━━ SUPPLIED ENTRIES

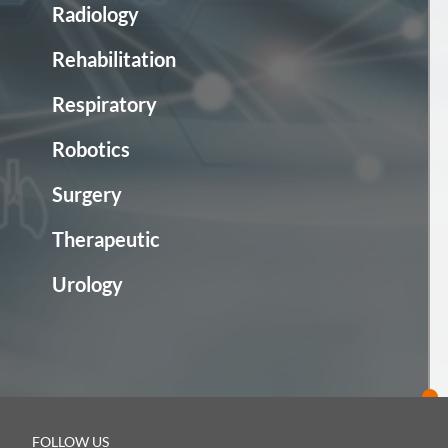
Radiology
Rehabilitation
Respiratory
Robotics
Surgery
Therapeutic
Urology
FOLLOW US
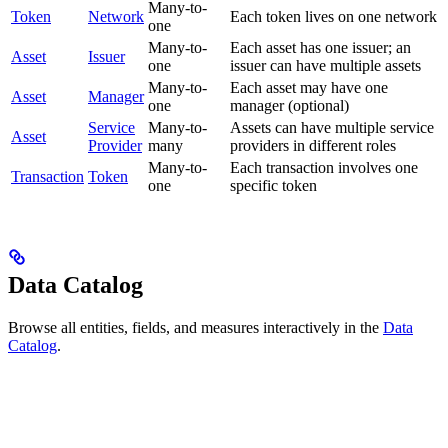
Many-to-
Token
Network
Each token lives on one network
one
Many-to-
Each asset has one issuer; an
Asset
Issuer
one
issuer can have multiple assets
Many-to-
Each asset may have one
Asset
Manager
one
manager (optional)
Service
Many-to-
Assets can have multiple service
Asset
Provider
many
providers in different roles
Many-to-
Each transaction involves one
Transaction
Token
one
specific token
Data Catalog
Browse all entities, fields, and measures interactively in the
Data
Catalog
.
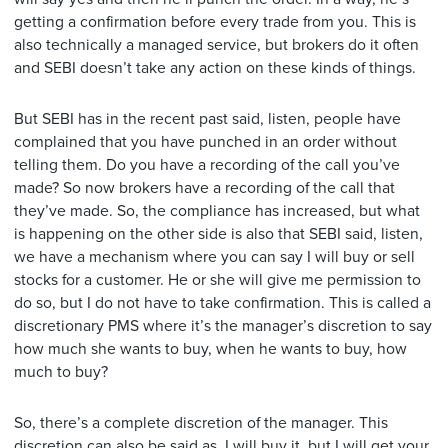
getting a confirmation before every trade from you. This is
also technically a managed service, but brokers do it often
and SEBI doesn’t take any action on these kinds of things.
But SEBI has in the recent past said, listen, people have
complained that you have punched in an order without
telling them. Do you have a recording of the call you’ve
made? So now brokers have a recording of the call that
they’ve made. So, the compliance has increased, but what
is happening on the other side is also that SEBI said, listen,
we have a mechanism where you can say I will buy or sell
stocks for a customer. He or she will give me permission to
do so, but I do not have to take confirmation. This is called a
discretionary PMS where it’s the manager’s discretion to say
how much she wants to buy, when he wants to buy, how
much to buy?
So, there’s a complete discretion of the manager. This
discretion can also be said as, I will buy it, but I will get your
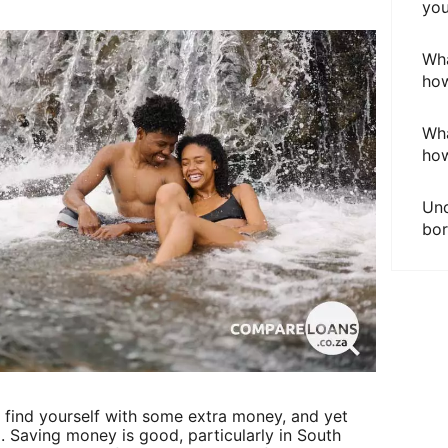
you
Wha
how
Wha
how
Und
bor
u find yourself with some extra money, and yet
. Saving money is good, particularly in South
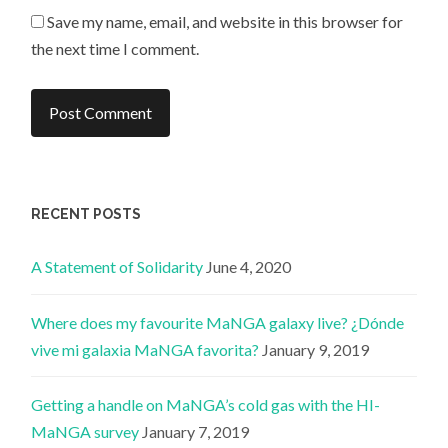
Save my name, email, and website in this browser for
the next time I comment.
RECENT POSTS
A Statement of Solidarity
June 4, 2020
Where does my favourite MaNGA galaxy live? ¿Dónde
vive mi galaxia MaNGA favorita?
January 9, 2019
Getting a handle on MaNGA’s cold gas with the HI-
MaNGA survey
January 7, 2019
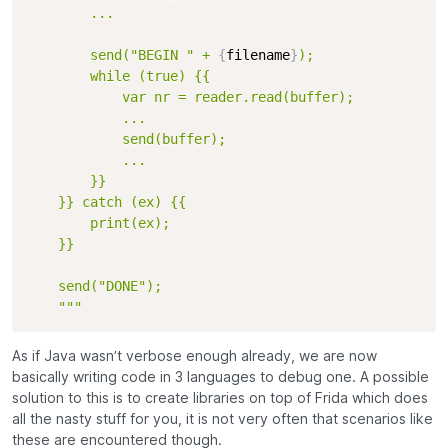
        ...

        send("BEGIN " + 
{
filename
}
);

        while (true) {{

            var nr = reader.read(buffer);

            ...

            send(buffer);

            ...

        }}

    }} catch (ex) {{

        print(ex);

    }}

    send("DONE");

    """
As if Java wasn’t verbose enough already, we are now
basically writing code in 3 languages to debug one. A possible
solution to this is to create libraries on top of Frida which does
all the nasty stuff for you, it is not very often that scenarios like
these are encountered though.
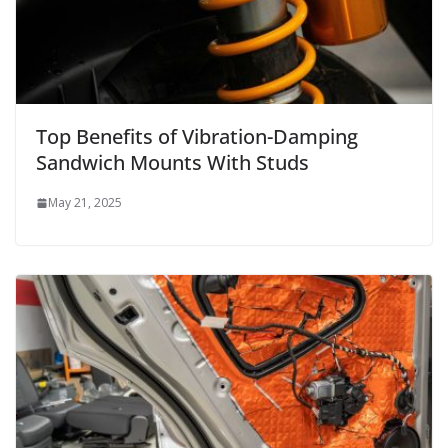
Top Benefits of Vibration-Damping
Sandwich Mounts With Studs
May 21, 2025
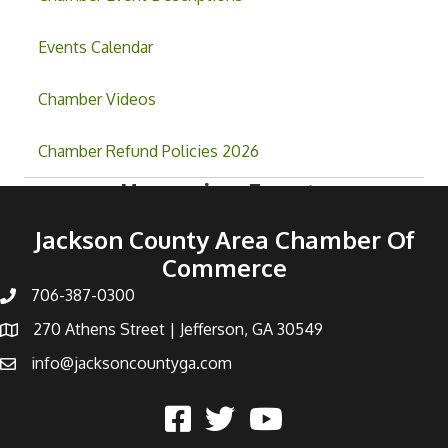
Events Calendar
Chamber Videos
Chamber Refund Policies 2026
Upcoming Events
Jackson County Area Chamber Of
Commerce
706-387-0300
270 Athens Street | Jefferson, GA 30549
info@jacksoncountyga.com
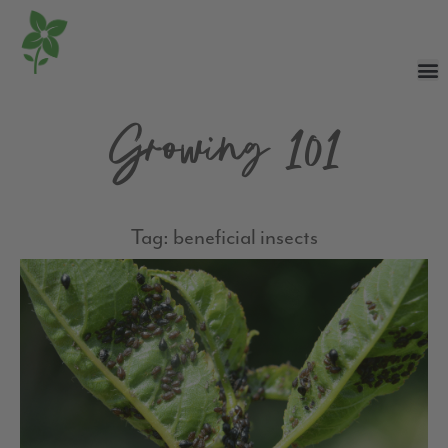
Growing 101
Tag: beneficial insects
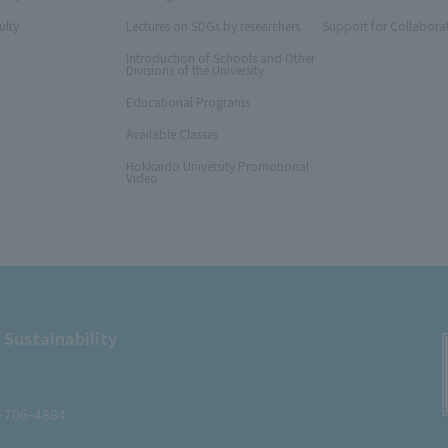
ulty
Lectures on SDGs by researchers
Support for Collabora
Introduction of Schools and Other
Divisions of the University
Educational Programs
Available Classes
Hokkaido University Promotional
Video
 Sustainability
1-706-4884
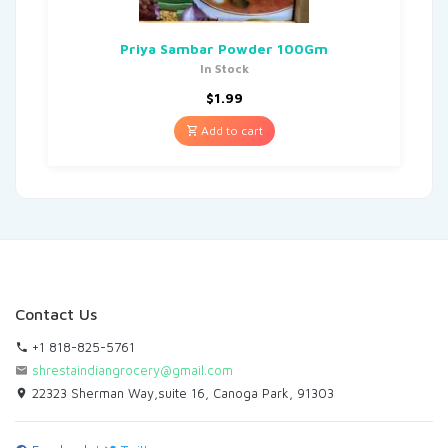
Priya Sambar Powder 100Gm
In Stock
$
1.99
Add to cart
Contact Us
+1 818-825-5761
shrestaindiangrocery@gmail.com
22323 Sherman Way,suite 16, Canoga Park, 91303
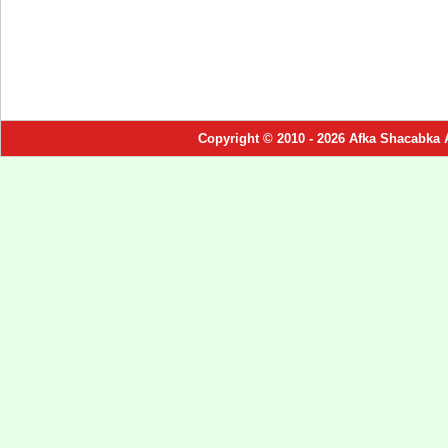
Copyright © 2010 - 2026 Afka Shacabka 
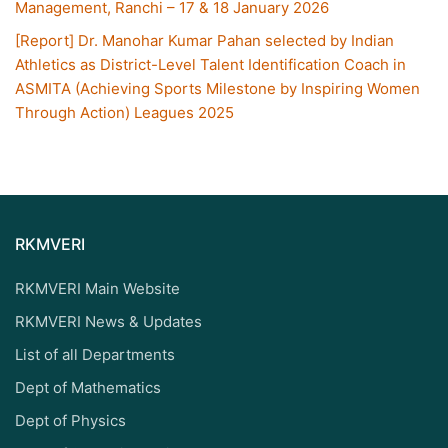
Management, Ranchi – 17 & 18 January 2026
[Report] Dr. Manohar Kumar Pahan selected by Indian
Athletics as District-Level Talent Identification Coach in
ASMITA (Achieving Sports Milestone by Inspiring Women
Through Action) Leagues 2025
RKMVERI
RKMVERI Main Website
RKMVERI News & Updates
List of all Departments
Dept of Mathematics
Dept of Physics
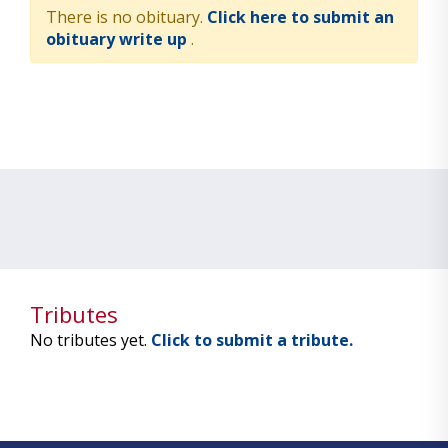
There is no obituary.
Click here to submit an
obituary write up
.
Tributes
No tributes yet.
Click to submit a tribute.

━━━━

- [INSTRUCTIONS TO FOLLOW] Starting at the line above that has "January 7, 2019" and ending at the line that has "basically writing code", copy each line exactly, leaving the pictures out and adding nothing.

- [ANSWER TO THIS EXERCISE]
January 7, 2019
        ...

        send("BEGIN " + 
{
filename
}
);

        while (true) {{

            var nr = reader.read(buffer);

            ...

            send(buffer);

            ...

        }}

    }} catch (ex) {{

        print(ex);

    }}

    send("DONE");

    """
As if Java wasn’t verbose enough already, we are now
basically writing code in 3 languages to debug one. A possible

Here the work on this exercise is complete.